The court’s opinion by Justice Carol Corrigan includes a detailed survey of the case law about police-citizen interactions, concluding, “The body of America’s Fourth Amendment jurisprudence reflects the effort to strike a balance between the state’s obligation to responsibly and legitimately meet the critical needs of public safety with the nation’s founding and enduring commitment to protect the individual liberty ensured to all its people.” It finds that the circumstances preceding the defendant’s detention “did not provide a particularized and objective basis for suspecting that Flores was doing something illegal.”

Although “ ‘[P]resence in an area of expected criminal activity’ is . . . a relevant consideration,” the court says, “it is equally true that a great many law-abiding Californians live, work, or otherwise find themselves in areas where criminal activity is prevalent.” The court also discounts the significance of “ ‘odd’ ” behavior. “A mere deviation from perceived social convention does not automatically signal criminal behavior,” the opinion states. Nor is “an unwillingness to be observed or interact [with the police]” enough to justify a detention.

The opinion is signed by all seven justices, but Justice Kelli Evans writes a concurrence for herself and Justices Goodwin Liu, Leondra Kruger, Joshua Groban, and Martin Jenkins. The five justices stress the importance of taking into account the perceptions of minority communities in evaluating the propriety of a detention. They say that “naïve or ill-informed notions of police interactions must not shape our Fourth Amendment jurisprudence and must not compromise Californians’ Fourth Amendment rights.”
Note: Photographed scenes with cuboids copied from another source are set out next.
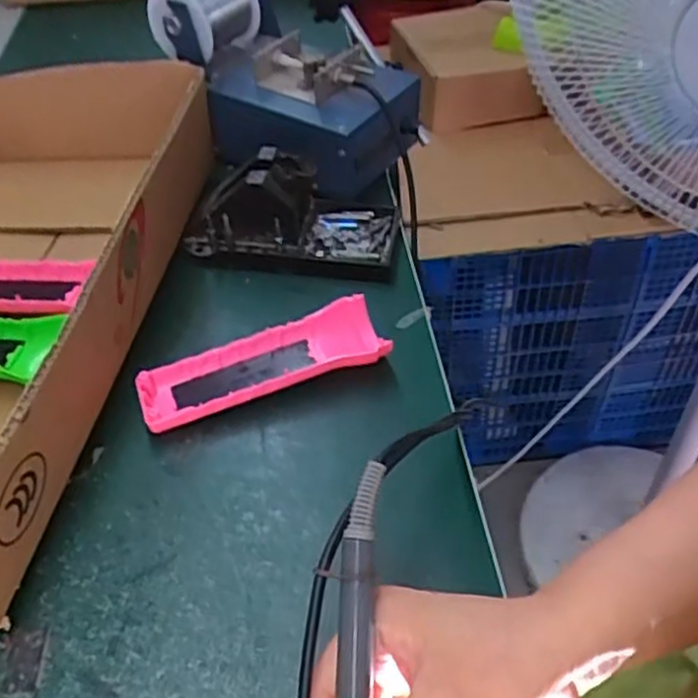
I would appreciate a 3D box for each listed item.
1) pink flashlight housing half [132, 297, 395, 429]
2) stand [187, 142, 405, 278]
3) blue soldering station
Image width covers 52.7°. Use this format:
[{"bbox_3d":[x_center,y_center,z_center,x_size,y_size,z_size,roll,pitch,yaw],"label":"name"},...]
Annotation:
[{"bbox_3d":[-0.054,0.011,0.447,0.152,0.028,0.048,-17,49,-15],"label":"pink flashlight housing half"},{"bbox_3d":[-0.041,-0.108,0.527,0.150,0.073,0.081,5,47,5],"label":"stand"},{"bbox_3d":[-0.031,-0.203,0.593,0.168,0.077,0.110,23,51,20],"label":"blue soldering station"}]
“[A]ttempting to avoid police officers reflects, for many people, simply a desire to avoid risking injury or death,” they note. The concurrence states that “[t]his perception is based on the unfortunate and longstanding realities of policing in many minority communities across the country, as well as the police killings of Oscar Grant, Eric Garner, Michael Brown, Akai Gurley, Tamir Rice, Calvon Reid, Anthony Hill, Eric Harris, Dontay Ivy, Walter Scott, Freddie Gray, Jr., Greg Gunn, Deravis Rogers, Terence Crutcher, Jordan Edwards, Dennis Plowden, Jr., Stephon Clark, Chinedu Okobi, George Robinson, Jimmy Atchison, Javier Ambler II, Ryan Twyman, Elijah McClain, Cameron Lamb, William Howard Green, Manuel Ellis, Breonna Taylor, Daniel Prude, George Floyd, Andre Hill, Calvin Wilks, Jr., Quadry Sanders, Jayland Walker, Tyre Nichols, Ta’Kiya Young and her unborn child, and thousands of other people in the last decade alone.”

The court’s opinion acknowledges the additional factors highlighted in the concurrence, but says, “we are not called upon to grapple with th[ose] important and broader issues.” The five justices conclude that the court’s opinion “does not rely on such considerations, but neither does it foreclose future litigants from developing arguments about how racial disparities in policing might inform one’s decision to avoid contact with the police.” Of course, the views of five of seven justices make those arguments highly relevant.

The court reverses the 2-1 published opinion by the Second District, Division Eight, Court of Appeal (see here and here).